» PASSAGE PROVIDED:
The Beatles at the Azena Sheffield

Azena newspaper ad


During research for the Helen Shapiro Tour, I obtained some information about a gig performed during the tour's break. Amazingly, I was also sent a scan of the actual set list from this concert, in Lennon's handwriting. The original set list was written on the back of a Beatles promo post card from Parlophone Records, and the scan is off a photo copy of that card. Here's a Sheffield newspaper item about the concert:



In 1963 Beatlemania came to Sheffield

Peter Stringfellow, founder and owner of The Mojo Club, booked the Beatles - a band creating a stir on the music scene in Liverpool - originally to play his first music club and forerunner to The Mojo, The Black Cat Club (St. Aiden's Church Hall). In between Stringfellow booking the band and the night of the concert, The Beatles had their first number one with 'Please Please Me', and screaming, shouting, hair-pulling Beatlemania swept the country. The police suggested Stringfellow move the gig to accommodate the demand for tickets, so he booked the Azena Ballroom on the outskirts of Sheffield. Brian Epstein, the Beatles' manager, also upped the price from the first agreed price of £65 to £90, as, he said, they had a record in the charts now. (Stringfellow later managed to haggle him down to £85).

On February the 11th, the day before the Azena Ballroom gig, The Beatles recorded the remaining 10 tracks that would make up their debut album - all in one day. On the 12th they were in Sheffield for the gig. Stringfellow had sold 2000 tickets for the show - the Azena's capacity was 500, and a further estimated 1000 people turned up on the night to try their luck. It was bedlam. Amazingly, The Beatles also played another gig in Oldham that same day.


The poster



The Beatles also autographed the wall backstage at The Azena Ballroom. When the ballroom was converted into a supermarket years later (first Kwik Save, later on a Somerfield), it was rumoured that The Beatles' signatures still remained on a wall in the back of the supermarket.
Clearly and unmistakably the concert poster shows The Beatles famous dropped T logo - but The Beatles didn't start using this logo officially until May 1963 - a good few months after this posters design. At the time of the gig The Beatles were using their 'Bug' logo. Stories of the origin of the "dropped T" logo date it to Ivor Arbitor who allegedly designed the logo for Ringo Starr's new Ludwig drum kit - but this was in April 1963! Other rumours says that "a man in Hamburg" designed the famous logo. Well, this poster still seems to be the first appearance of that logo. The poster was made by Colin Duffield, who hand printed the poster on a bench screen using pro-film stencils. The original measures 80cm x 54.5cm and was sold by auction company Cooper Owens at a Rock'n'Roll Memorabilia auction, accompanied by a letter of authenticity from Duffield.

» Stored items from a collection:
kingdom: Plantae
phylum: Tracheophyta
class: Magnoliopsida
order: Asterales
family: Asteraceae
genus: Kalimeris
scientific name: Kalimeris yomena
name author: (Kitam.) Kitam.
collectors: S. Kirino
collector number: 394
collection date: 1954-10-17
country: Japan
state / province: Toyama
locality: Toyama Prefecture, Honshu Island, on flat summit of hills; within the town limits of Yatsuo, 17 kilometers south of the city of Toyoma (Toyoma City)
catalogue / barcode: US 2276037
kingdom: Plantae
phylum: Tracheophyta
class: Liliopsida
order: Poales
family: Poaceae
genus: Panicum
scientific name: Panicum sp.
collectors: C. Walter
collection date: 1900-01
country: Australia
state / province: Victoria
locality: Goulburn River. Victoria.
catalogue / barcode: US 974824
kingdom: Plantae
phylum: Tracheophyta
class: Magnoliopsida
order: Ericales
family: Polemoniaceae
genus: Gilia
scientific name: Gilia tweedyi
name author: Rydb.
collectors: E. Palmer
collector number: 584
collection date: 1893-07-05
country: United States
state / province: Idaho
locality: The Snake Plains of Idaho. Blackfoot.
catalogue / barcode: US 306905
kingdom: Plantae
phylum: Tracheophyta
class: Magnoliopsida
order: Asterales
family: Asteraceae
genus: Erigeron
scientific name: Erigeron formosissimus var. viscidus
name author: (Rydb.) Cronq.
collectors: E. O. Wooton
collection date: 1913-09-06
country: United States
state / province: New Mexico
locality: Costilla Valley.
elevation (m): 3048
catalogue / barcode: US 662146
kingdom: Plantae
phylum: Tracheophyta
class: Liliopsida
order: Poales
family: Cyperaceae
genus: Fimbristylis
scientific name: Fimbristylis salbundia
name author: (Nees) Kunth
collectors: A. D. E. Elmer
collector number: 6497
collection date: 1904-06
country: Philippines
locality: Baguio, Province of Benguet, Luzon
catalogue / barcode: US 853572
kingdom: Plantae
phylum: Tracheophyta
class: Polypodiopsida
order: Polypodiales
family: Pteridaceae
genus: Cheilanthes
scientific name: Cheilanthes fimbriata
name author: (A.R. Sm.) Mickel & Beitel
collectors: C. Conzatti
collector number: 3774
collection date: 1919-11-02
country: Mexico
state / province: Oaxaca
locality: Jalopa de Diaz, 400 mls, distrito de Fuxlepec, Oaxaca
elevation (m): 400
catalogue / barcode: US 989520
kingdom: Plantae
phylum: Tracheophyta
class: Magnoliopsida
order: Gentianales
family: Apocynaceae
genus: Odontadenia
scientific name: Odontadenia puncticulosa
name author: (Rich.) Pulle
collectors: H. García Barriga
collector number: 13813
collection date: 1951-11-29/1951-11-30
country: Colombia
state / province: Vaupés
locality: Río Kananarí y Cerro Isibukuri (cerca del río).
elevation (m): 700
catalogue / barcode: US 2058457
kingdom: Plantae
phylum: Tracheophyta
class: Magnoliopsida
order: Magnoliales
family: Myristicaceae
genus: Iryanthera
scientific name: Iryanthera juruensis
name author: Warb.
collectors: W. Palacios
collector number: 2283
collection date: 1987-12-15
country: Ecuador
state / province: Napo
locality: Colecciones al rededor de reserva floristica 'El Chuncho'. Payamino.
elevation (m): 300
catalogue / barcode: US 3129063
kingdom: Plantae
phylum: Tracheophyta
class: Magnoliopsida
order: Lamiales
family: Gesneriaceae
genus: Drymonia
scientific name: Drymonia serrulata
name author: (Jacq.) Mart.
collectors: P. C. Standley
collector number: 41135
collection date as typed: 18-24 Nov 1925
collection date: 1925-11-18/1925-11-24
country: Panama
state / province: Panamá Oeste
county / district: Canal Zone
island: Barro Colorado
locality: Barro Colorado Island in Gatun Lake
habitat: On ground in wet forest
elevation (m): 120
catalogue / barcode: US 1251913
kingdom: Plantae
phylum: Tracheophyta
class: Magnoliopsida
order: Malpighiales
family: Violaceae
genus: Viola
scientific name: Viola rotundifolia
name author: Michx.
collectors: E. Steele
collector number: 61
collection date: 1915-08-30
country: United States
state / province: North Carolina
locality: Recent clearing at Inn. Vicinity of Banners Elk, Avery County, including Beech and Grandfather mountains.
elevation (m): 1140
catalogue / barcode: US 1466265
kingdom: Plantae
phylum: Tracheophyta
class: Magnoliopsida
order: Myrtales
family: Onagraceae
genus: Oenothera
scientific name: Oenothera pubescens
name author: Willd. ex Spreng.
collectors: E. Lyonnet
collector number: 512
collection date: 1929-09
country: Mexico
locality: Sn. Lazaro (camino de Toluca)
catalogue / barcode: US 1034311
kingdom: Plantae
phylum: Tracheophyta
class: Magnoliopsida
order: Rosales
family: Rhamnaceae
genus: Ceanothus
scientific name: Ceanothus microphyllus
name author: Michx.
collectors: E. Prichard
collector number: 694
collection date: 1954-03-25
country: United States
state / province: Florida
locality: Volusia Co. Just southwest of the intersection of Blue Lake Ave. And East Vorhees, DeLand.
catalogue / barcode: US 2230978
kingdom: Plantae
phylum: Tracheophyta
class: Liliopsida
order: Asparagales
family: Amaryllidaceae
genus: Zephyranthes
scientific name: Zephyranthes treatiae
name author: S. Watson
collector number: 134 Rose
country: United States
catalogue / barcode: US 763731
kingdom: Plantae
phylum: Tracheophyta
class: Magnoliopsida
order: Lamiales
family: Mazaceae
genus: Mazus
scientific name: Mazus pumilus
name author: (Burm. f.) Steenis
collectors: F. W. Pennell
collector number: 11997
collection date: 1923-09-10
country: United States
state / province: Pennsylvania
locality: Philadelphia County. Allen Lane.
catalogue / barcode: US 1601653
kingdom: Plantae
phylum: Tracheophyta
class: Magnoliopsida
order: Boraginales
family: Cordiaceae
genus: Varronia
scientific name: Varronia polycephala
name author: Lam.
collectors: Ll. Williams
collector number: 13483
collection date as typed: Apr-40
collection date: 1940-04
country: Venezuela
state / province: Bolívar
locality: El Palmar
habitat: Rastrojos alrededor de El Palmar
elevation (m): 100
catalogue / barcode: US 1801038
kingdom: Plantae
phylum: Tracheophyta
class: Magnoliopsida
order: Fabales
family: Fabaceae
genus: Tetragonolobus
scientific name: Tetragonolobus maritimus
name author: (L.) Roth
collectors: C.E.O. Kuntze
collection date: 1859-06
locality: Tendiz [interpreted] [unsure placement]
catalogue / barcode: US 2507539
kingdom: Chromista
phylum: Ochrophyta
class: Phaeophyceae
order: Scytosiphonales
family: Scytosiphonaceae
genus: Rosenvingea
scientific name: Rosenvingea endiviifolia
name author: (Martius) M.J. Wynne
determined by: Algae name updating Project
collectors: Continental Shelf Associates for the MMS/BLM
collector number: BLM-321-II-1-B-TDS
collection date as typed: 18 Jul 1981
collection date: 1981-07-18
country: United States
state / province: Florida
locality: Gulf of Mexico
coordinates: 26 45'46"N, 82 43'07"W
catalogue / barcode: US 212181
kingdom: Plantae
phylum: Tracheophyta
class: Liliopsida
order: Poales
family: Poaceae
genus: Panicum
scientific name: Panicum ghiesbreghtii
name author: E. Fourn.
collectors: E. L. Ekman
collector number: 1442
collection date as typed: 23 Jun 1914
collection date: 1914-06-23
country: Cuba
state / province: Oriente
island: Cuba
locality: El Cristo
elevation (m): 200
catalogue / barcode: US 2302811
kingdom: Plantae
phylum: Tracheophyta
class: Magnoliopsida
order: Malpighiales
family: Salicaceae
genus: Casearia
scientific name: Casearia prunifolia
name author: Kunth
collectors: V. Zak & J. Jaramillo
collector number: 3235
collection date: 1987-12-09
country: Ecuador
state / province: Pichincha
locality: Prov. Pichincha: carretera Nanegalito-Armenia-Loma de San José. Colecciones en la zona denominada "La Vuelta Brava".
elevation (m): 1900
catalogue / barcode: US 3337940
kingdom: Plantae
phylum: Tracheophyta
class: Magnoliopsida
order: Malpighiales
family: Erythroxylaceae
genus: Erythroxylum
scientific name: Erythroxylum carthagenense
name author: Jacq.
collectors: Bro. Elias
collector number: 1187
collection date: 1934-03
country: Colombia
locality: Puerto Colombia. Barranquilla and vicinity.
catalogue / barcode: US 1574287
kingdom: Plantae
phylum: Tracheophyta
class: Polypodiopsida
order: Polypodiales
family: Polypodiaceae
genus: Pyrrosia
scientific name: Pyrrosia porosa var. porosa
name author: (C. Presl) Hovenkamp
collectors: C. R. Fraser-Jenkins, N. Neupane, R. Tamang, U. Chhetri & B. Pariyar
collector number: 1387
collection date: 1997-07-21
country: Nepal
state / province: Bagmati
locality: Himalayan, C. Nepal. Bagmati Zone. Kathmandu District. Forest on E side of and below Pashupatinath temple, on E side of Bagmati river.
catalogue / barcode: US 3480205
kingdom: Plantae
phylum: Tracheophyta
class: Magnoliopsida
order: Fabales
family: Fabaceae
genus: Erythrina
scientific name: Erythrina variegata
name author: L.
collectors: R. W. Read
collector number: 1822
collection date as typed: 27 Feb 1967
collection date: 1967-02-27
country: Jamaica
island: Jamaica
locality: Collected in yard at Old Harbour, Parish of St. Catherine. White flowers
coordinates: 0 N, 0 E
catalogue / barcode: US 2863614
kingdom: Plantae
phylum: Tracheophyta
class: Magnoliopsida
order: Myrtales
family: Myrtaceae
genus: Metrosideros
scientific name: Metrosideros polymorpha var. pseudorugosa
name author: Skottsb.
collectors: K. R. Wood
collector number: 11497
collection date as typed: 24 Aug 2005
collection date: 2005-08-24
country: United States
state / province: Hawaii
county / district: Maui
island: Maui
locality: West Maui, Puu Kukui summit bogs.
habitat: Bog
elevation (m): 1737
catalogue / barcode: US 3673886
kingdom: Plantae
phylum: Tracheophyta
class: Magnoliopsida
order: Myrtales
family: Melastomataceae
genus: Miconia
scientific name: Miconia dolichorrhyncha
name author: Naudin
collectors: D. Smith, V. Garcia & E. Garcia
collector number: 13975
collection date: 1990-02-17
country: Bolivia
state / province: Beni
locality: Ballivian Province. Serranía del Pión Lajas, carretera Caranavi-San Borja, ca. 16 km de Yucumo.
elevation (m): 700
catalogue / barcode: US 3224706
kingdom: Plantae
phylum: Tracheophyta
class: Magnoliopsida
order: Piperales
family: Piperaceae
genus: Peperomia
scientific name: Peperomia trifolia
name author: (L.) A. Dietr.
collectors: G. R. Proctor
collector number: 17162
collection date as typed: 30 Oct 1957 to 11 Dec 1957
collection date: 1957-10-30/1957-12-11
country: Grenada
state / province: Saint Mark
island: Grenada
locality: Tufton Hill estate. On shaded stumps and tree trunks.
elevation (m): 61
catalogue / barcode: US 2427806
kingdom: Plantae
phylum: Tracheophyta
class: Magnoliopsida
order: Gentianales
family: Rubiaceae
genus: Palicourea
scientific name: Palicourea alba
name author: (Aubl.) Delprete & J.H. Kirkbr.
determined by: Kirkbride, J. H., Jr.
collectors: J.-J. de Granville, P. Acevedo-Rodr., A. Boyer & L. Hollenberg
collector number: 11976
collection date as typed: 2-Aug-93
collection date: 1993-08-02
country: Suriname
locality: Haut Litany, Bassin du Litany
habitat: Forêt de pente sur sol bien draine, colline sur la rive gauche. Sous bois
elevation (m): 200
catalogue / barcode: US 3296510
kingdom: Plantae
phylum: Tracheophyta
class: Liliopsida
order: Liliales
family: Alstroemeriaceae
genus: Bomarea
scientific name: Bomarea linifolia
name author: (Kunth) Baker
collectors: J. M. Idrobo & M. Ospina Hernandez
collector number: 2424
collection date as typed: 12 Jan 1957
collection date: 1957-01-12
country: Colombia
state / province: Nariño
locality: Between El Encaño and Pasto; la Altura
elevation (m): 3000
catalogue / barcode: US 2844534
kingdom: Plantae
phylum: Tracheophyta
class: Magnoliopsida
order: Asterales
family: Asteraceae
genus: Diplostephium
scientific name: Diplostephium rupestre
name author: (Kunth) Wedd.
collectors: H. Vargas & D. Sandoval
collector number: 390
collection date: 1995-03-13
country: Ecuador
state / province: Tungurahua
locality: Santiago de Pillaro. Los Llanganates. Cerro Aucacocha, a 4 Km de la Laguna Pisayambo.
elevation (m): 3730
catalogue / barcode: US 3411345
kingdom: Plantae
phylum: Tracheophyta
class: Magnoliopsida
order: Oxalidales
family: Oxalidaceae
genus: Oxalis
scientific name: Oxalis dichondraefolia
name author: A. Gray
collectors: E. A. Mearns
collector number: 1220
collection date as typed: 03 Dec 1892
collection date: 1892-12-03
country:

» TASKS AND EXERCISES:
- A) In the passage on the Beatles' Sheffield gig, what fee did Stringfellow finally agree on with Brian Epstein?
- B) Set down the stretch of the passage on the Beatles' Sheffield gig from "In 1963 Beatlemania" through "down to £85).", word for word.
Work only from the passage on the Beatles' Sheffield gig, not from the records.

» RESULTS OF THE TASKS:
- A) Stringfellow haggled Epstein down to £85.

- B)
In 1963 Beatlemania came to Sheffield

Peter Stringfellow, founder and owner of The Mojo Club, booked the Beatles - a band creating a stir on the music scene in Liverpool - originally to play his first music club and forerunner to The Mojo, The Black Cat Club (St. Aiden's Church Hall). In between Stringfellow booking the band and the night of the concert, The Beatles had their first number one with 'Please Please Me', and screaming, shouting, hair-pulling Beatlemania swept the country. The police suggested Stringfellow move the gig to accommodate the demand for tickets, so he booked the Azena Ballroom on the outskirts of Sheffield. Brian Epstein, the Beatles' manager, also upped the price from the first agreed price of £65 to £90, as, he said, they had a record in the charts now. (Stringfellow later managed to haggle him down to £85).